Even if you are married, not pursuing your own career will cost you long term in a way that probably will not be compensated for if you divorced.
Divorce most of the time = straight 50/50 split of marital assets and long term sacrifices are not taken into account
not bitter at all
He's not taking any notice of you because there are no consequences for him. You express your displeasure and then life returns to normal with nothing more than five minutes unpleasantness for him. He either doesn't realise how much it affects you (benefit of the doubt) or he does and doesn't consider it important enough to change his behaviour for (far bigger problem).

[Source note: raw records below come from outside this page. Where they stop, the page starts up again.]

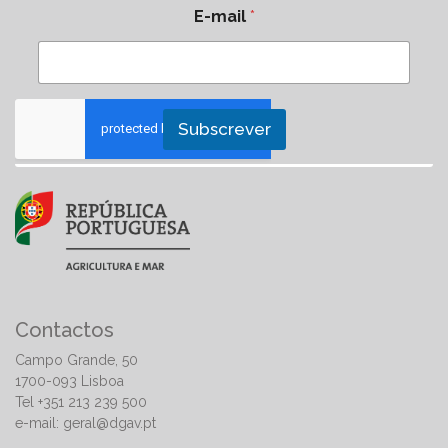
E-mail
*
Subscrever
Contactos
Campo Grande, 50
1700-093 Lisboa
Tel +351 213 239 500
e-mail:
geral@dgav.pt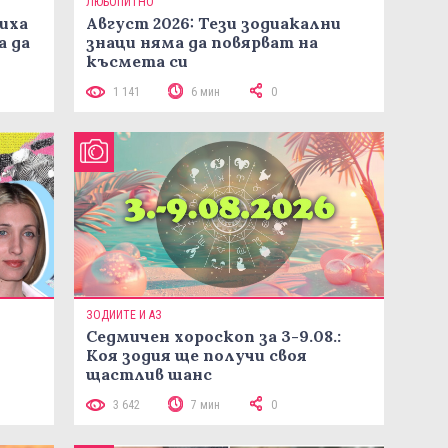
ЛЮБОПИТНО
иха
Август 2026: Тези зодиакални
а да
знаци няма да повярват на
късмета си
1 141
6 мин
0
ЗОДИИТЕ И АЗ
Седмичен хороскоп за 3-9.08.:
Коя зодия ще получи своя
щастлив шанс
3 642
7 мин
0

In your situation I would have a long, hard think about what I want from him and how to articulate that clearly so he is left in no uncertain terms. Then make an occasion out of telling him so that it becomes clear it is a big deal - over dinner in a restaurant is good if he's not the sort that doesn't care about making a scene in public, because it forces you to communicate with each other but allows you time to think while you play with your food and prevents outbursts because you're in public. Make it clear that his behaviour upsets you. It is not unreasonable for you to be upset. Therefore if he chooses to ignore your upset, you will have no choice but to assume that he has no respect for you and doesn't love you enough to make small, perfectly reasonable adjustments to his behaviour. Point out that you show your appreciation for him but remind him that his career acceleration would not have been possible without you facilitating it. He is a parent too and the house and children are equally his responsibility - he'd have had to organise and pay for a live-in nanny and cleaner etc if you weren't around.
If he continues to behave as he has with no changes after that discussion, you will be faced with the choice of staying in a marriage with someone who doesn't respect you, who could easily leave you and crap on you in the process; or deciding you want to leave.
Hopefully it won't come to that.
Sounds like he is an arse but knows he can do exactly what he wants and you'll put up with it for the sake of nice house and private school. You have no leverage. You won't ever change him.
It's the fact that he knows it upsets but he then still does it, that's mean.
I have a similar situation to you with my DH. It's so difficult sometimes - 98% of the time I'm completely happy with the arrangement but that 2%, when He doesn't accept that even though I don't work as much as him, it's still possible for him occasionally to have had the easier day, leaves buying my birthday/Christmas presents to the last minute as he's too busy (which I feel means he just doesn't prioritise it or see it/me as important enough) it is very difficult. Unfortunately I don't have any advice but just wanted to say that you're not alone!
OFGS time and time again lots of women moaning about the same thing but mostly in the end do nothing about it
it seem its one of the most complained things on MN
why do so many continue to put up with it
they cant all of LTB after the moan,why does this keep being a hot topic ??
It doesn't sound like a fair set up for you, or like he respects and appreciates that your covering so much at home enables his working hours/travel/high earnings AND you're bringing in a FT wage!
Re christmas eve, you could just make a list of what needs doing (although ideally planning should be shared too!) and he could choose when to do his tasks! Or swan off for a day and leave him to it.
The private schools thing complicates matters, eg if the impact of marriage break up would include them changing schools, on top of other changes for them, when this might not have been necessary had they been in state schools.
everyone in the family is important. If the current set up or your H's behaviour or attitude is upsetting you, it's OK to seek to change it.